For the lowest possible latency and highest throughput, a CUDA-enabled GPU is highly recommended. The models will automatically run on the GPU if one is detected, significantly accelerating the inference process. The frame queue ensures that slow inference doesn't create a backlog—old frames are automatically dropped to keep processing real-time.

🔧 How It Works

  1. Camera Thread: A dedicated background thread continuously reads frames from the camera and places them in a queue (maxsize=1), automatically discarding old frames to prevent buffering lag.
  2. Frame Retrieval: The main processing loop retrieves the latest frame from the queue without blocking.
  3. Parallel Inference: The frame is passed in-memory to all five models, which run in parallel threads for maximum efficiency. Each model runs within a torch.no_grad() context to prevent gradient accumulation and optimize GPU memory usage.
  4. Thread-Safe Aggregation: Each model returns a confidence score for the presence of a person. These scores are collected using thread-safe locks and aggregated.
  5. Thresholding: If the combined score surpasses a user-defined sensitivity threshold, an alert is triggered.
  6. Alerting: An image of the event, with bounding boxes from the models, is saved and sent to your specified Telegram chats via daemon threads.

📂 Project Structure

The project follows a modular and maintainable structure:

/
├── main.py             # Main application entry point with queue-based frame processing
├── dashboard.py        # Web dashboard for live feed
├── dashboard_main.py   # Detection loop for web dashboard streaming
├── config.py           # Configuration loading and management
├── camera.py           # Camera initialization and dedicated reader thread
├── model_loader.py     # Model loading and inference logic with thread-safe operations
├── alerts.py           # Telegram alerting functionality
├── tests/              # Unit and integration tests
├── config.yaml         # Your local configuration
├── config.yaml.example # Example configuration
├── requirements.txt    # Project dependencies

🚀 Setup

1. Clone the Repository

git clone https://github.com/headertag/compare.git
cd compare

2. Create a Virtual Environment (Recommended)

python3 -m venv venv
source venv/bin/activate

3. Install Dependencies

pip install -r requirements.txt

Note on Dependencies: This project requires several deep learning and computer vision libraries. The requirements.txt file includes specific versions and additional libraries like timm, ultralytics, pandas, and seaborn that were added to support all the models. We also constrain numpy to a version below 2.0 to avoid compatibility issues.

4. Configure the Application

Copy the example configuration file:

cp config.yaml.example config.yaml

Now, edit config.yaml with your settings:

  • telegram.token: Your Telegram bot token.
  • telegram.chat_ids: A list of chat IDs to send alerts to.
  • processing.device: Set to "cuda" if you have a compatible GPU, otherwise "cpu" (default).
  • Adjust other settings like camera and alerting thresholds as needed.

🏃 Usage

To start the main application (command-line only):

python main.py

To view the live feed with bounding boxes in your browser, run the web dashboard:

python dashboard.py

Then open your browser to http://0.0.0.0:8080.

🧪 Testing

A tests/ directory has been set up with pytest.
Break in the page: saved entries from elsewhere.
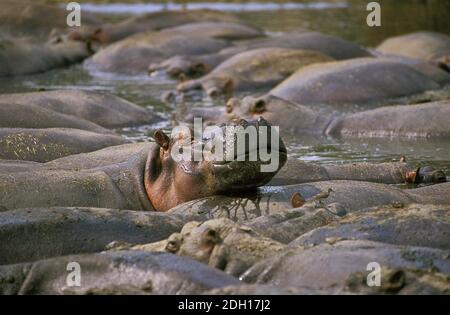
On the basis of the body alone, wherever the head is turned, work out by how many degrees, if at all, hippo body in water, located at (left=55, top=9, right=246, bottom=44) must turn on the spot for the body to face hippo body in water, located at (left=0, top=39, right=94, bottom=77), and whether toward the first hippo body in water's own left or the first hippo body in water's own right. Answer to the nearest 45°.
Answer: approximately 45° to the first hippo body in water's own left

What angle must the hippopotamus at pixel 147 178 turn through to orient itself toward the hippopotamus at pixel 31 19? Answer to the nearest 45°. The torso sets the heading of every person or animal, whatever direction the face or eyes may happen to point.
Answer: approximately 90° to its left

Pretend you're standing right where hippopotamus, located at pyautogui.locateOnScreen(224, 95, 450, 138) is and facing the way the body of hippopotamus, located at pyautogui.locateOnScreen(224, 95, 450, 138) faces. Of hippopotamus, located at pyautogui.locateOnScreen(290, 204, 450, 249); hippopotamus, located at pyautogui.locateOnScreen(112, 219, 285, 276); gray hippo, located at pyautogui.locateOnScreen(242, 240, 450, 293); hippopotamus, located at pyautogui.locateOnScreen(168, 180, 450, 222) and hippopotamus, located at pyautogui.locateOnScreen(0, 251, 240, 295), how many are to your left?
5

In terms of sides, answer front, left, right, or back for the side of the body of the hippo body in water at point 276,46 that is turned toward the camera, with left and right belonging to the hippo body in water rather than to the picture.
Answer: left

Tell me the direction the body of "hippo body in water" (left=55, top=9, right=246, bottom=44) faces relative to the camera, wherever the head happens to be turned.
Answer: to the viewer's left

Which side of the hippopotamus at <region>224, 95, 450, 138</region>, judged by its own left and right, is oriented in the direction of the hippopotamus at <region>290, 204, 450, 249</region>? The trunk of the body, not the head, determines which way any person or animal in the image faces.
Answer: left

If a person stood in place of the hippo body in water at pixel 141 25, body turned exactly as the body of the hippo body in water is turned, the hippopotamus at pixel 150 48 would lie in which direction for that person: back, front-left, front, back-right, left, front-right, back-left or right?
left

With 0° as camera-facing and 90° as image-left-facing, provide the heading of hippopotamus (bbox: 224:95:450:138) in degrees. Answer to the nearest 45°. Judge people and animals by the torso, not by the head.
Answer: approximately 90°

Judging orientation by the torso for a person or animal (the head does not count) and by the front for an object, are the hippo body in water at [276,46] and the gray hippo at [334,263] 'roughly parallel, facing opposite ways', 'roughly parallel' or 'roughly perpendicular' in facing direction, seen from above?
roughly parallel, facing opposite ways

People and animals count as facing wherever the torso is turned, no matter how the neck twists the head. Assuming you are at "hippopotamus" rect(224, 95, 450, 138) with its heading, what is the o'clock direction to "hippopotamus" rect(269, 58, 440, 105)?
"hippopotamus" rect(269, 58, 440, 105) is roughly at 3 o'clock from "hippopotamus" rect(224, 95, 450, 138).

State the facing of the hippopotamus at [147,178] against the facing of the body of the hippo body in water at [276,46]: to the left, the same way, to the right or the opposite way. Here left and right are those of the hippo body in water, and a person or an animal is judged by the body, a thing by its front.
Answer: the opposite way

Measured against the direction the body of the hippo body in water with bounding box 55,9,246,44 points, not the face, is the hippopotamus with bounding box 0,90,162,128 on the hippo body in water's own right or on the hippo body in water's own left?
on the hippo body in water's own left
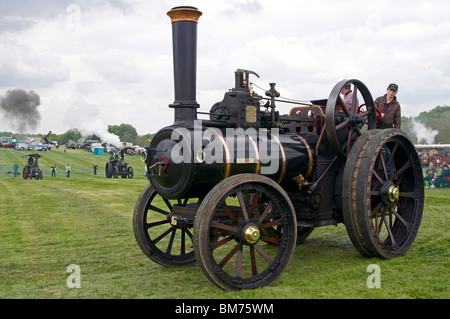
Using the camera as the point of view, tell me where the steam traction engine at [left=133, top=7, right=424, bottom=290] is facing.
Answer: facing the viewer and to the left of the viewer
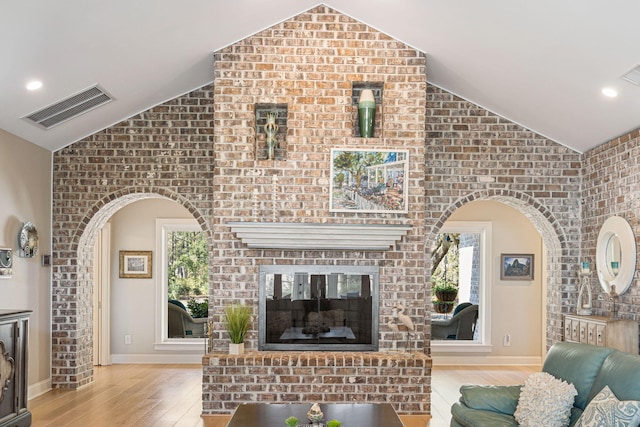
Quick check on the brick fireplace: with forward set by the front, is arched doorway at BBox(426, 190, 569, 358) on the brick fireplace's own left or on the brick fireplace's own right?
on the brick fireplace's own left

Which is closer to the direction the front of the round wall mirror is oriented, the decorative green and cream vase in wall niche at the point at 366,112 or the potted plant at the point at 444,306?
the decorative green and cream vase in wall niche

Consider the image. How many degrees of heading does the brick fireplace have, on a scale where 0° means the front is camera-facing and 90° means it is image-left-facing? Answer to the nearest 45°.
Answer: approximately 0°

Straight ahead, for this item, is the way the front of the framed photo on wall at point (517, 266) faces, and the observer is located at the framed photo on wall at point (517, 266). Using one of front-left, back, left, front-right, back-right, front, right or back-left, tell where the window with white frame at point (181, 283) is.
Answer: right

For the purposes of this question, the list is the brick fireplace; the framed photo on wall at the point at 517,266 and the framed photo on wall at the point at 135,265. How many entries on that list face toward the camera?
3

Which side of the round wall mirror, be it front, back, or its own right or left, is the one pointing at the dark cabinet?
front
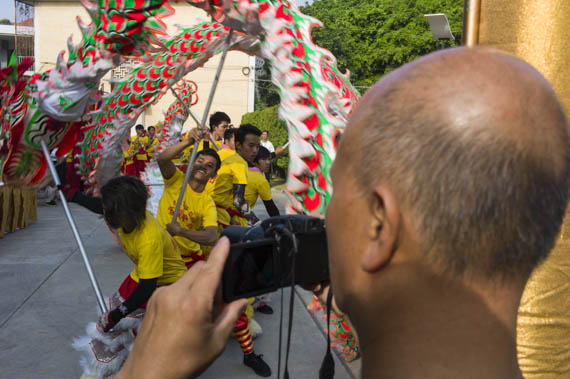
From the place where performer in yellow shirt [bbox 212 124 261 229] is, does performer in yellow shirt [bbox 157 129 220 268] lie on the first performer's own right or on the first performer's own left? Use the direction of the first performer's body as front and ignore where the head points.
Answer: on the first performer's own right

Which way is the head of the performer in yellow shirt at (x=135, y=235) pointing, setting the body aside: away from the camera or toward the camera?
away from the camera

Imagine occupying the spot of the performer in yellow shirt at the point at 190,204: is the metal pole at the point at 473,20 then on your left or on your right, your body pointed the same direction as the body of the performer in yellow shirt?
on your left

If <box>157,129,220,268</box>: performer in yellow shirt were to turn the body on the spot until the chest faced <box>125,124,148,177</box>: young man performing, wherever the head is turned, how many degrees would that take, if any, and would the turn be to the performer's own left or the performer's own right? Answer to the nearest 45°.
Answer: approximately 135° to the performer's own right
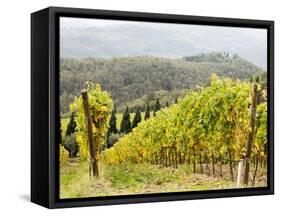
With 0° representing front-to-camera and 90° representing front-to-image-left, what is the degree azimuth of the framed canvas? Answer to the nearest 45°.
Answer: approximately 315°
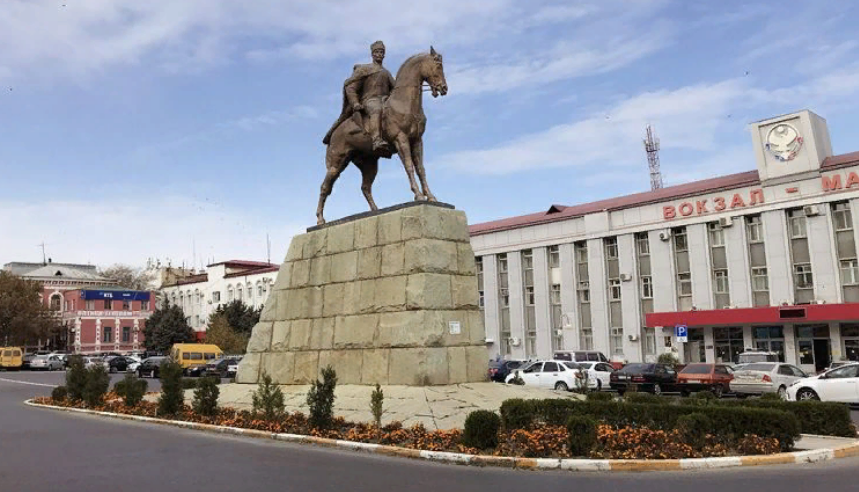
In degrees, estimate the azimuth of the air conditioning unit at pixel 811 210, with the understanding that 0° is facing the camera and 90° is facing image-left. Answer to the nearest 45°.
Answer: approximately 45°

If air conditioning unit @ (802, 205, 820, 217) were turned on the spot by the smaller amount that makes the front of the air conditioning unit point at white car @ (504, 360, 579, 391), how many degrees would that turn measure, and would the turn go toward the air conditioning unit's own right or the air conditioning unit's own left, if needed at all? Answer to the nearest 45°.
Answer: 0° — it already faces it

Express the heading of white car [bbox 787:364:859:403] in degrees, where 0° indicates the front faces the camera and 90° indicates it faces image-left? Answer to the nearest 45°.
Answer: approximately 90°

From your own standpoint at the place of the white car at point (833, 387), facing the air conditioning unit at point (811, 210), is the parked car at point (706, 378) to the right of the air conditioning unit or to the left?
left
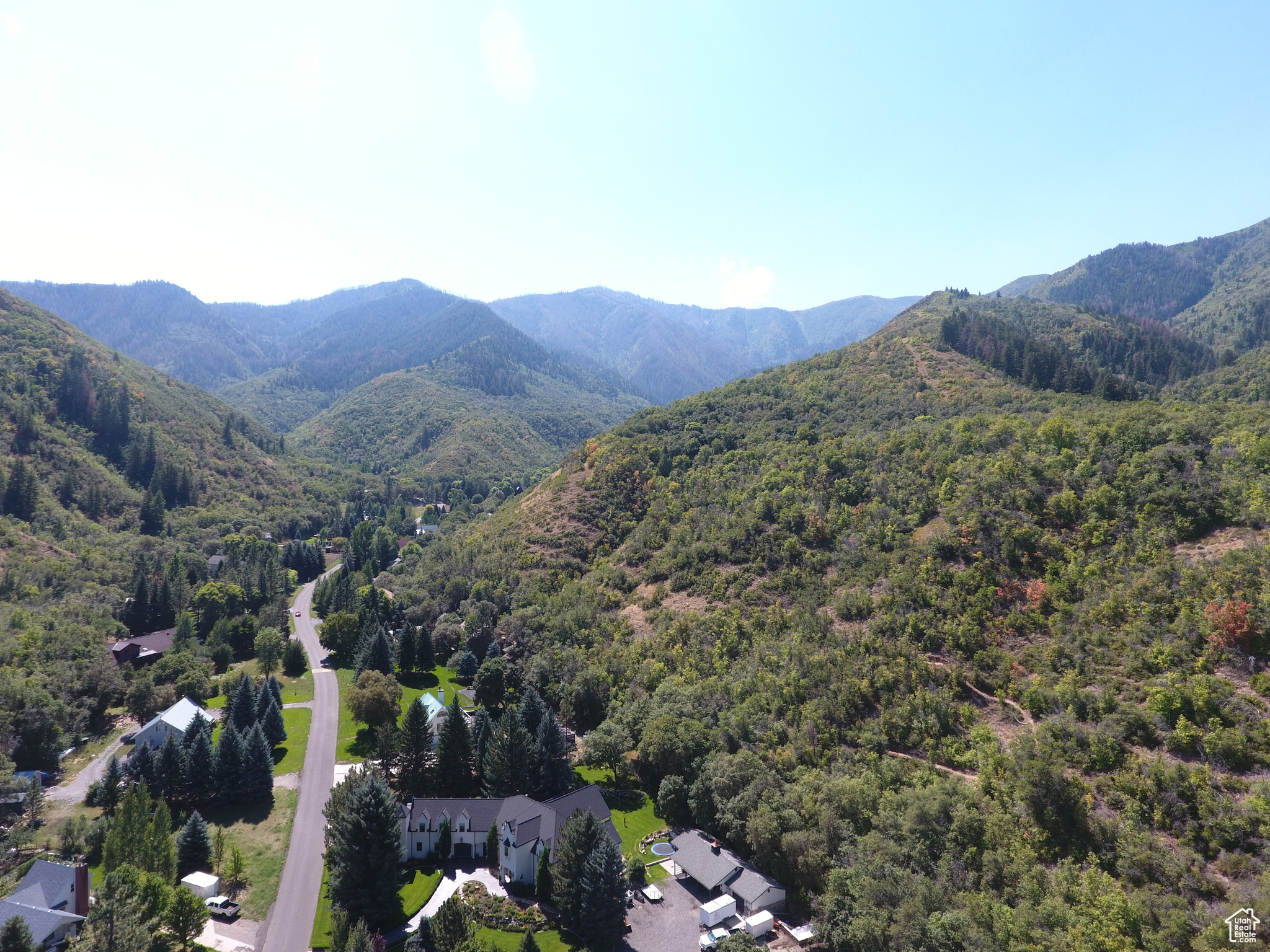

You can run the tests with:

python -m pytest

🤖 Running on NVIDIA Jetson Orin Nano

Note: This was tested with JetPack 6.2

Install the container tools

git clone https://github.com/dusty-nv/jetson-containers
bash jetson-containers/install.sh

# automatically pull & run any container
jetson-containers run $(autotag l4t-pytorch)

Then checkout the repository and complete the earlier steps while within the containerized environment. If you have trouble installing from requirements.txt you can try doing things manually with:

apt remove python3-blinker
pip install --index-url https://pypi.org/simple "numpy<2.0" --force-reinstall
pip install --index-url https://pypi.org/simple transformers imutils opencv-python Pillow imutils telepot scikit-image imagehash timm ultralytics pandas seaborn "numpy<2.0" flask pytest

This project demonstrates the power of ensemble learning in practical, real-world applications. By moving beyond single-model solutions, we unlock a new level of reliability and performance.